An exact repetition of every entry, with no images, is the required answer.

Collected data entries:

'''

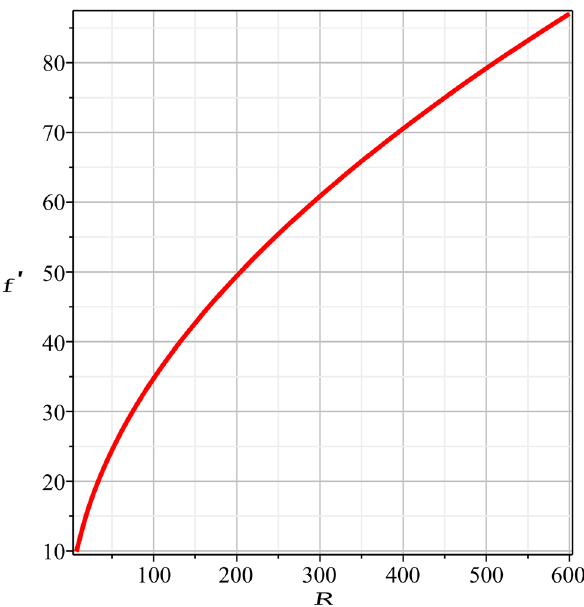
Fig. 4 This figure demonstrates the plot of f (cid:5) ( R ) (obtained from numerical analysis) versus curvature R at curvature interval [ 7 , 600 ]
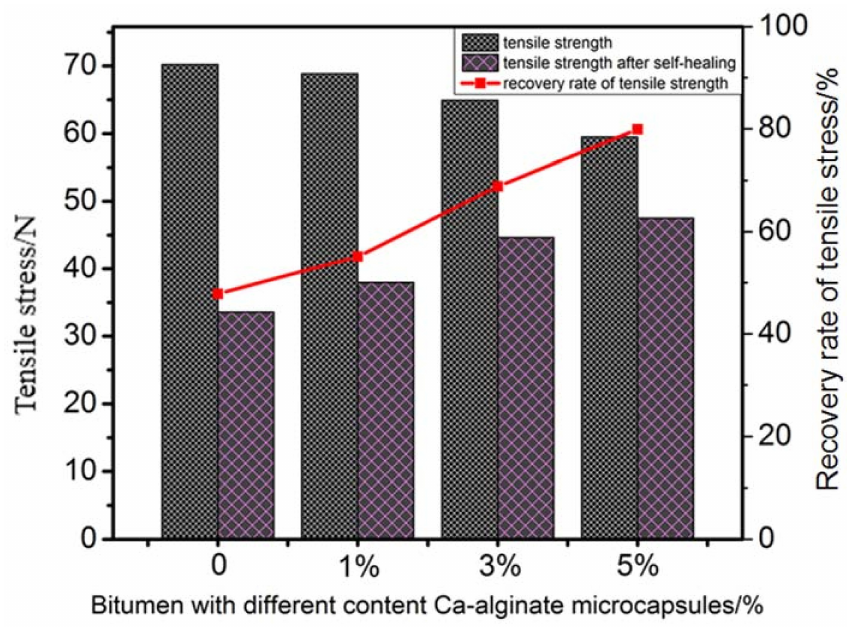
Figure 11. Tensile stress and recovery rate of bitumen with different content Ca-alginate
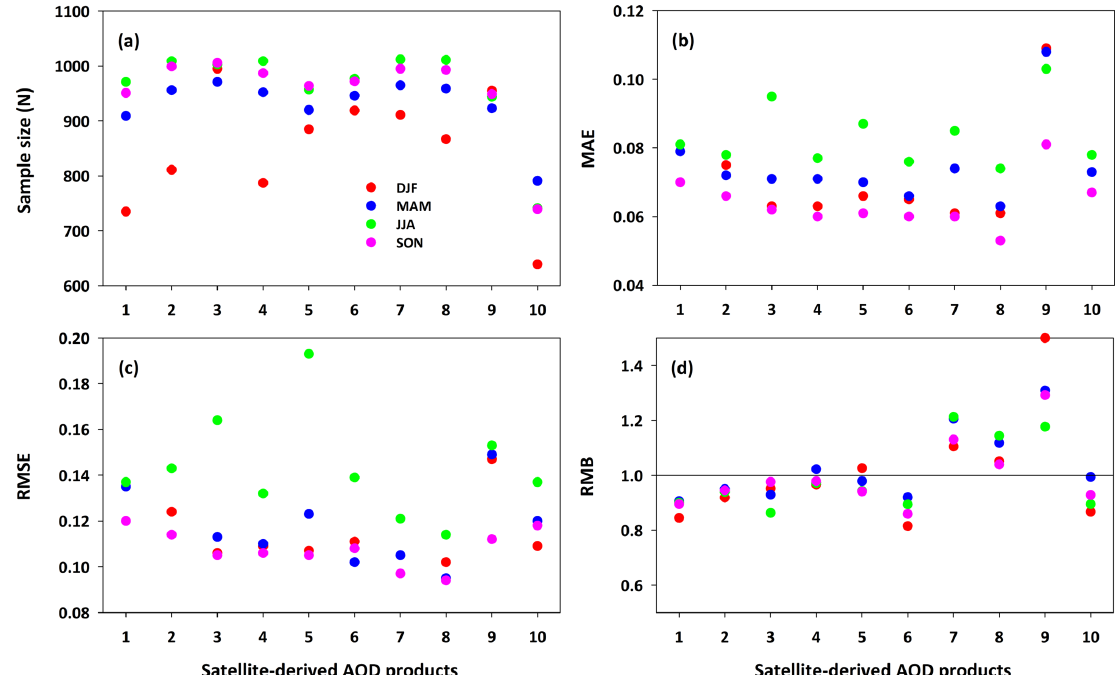
Figure 12. Seasonal performance for satellite-derived AOD S against AERONET AOD A measurements from 2006 to 2010 in terms of (a) sample size ( N ), (b) MAE, (c) RMSE, and (d) RMB, where numbers 1–10 on the x axis represent the AATSR-ADV, AATSR-EN, AATSR-ORAC, AATSR-SU, AVHRR, MISR, MOD08, MYD08, POLDER, and SeaWiFS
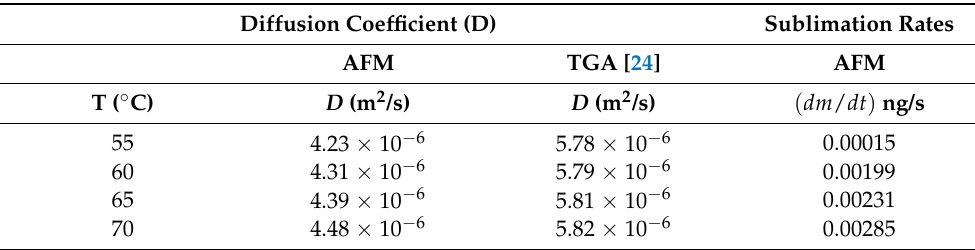
Table 1. Comparison of diffusion coefficients of TNT single crystals and TNT powder and sublimation rates of TNT single crystals calculated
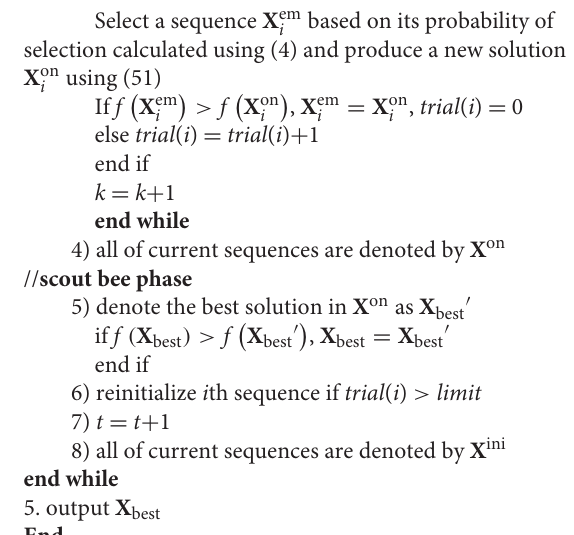
FIGURE 1 | The INS position error.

'''

Response →
Fig. 4 This figure demonstrates the plot of f (cid:5) ( R ) (obtained from numerical analysis) versus curvature R at curvature interval [ 7 , 600 ]
Figure 11. Tensile stress and recovery rate of bitumen with different content Ca-alginate
Figure 12. Seasonal performance for satellite-derived AOD S against AERONET AOD A measurements from 2006 to 2010 in terms of (a) sample size ( N ), (b) MAE, (c) RMSE, and (d) RMB, where numbers 1–10 on the x axis represent the AATSR-ADV, AATSR-EN, AATSR-ORAC, AATSR-SU, AVHRR, MISR, MOD08, MYD08, POLDER, and SeaWiFS
Table 1. Comparison of diffusion coefficients of TNT single crystals and TNT powder and sublimation rates of TNT single crystals calculated
FIGURE 1 | The INS position error.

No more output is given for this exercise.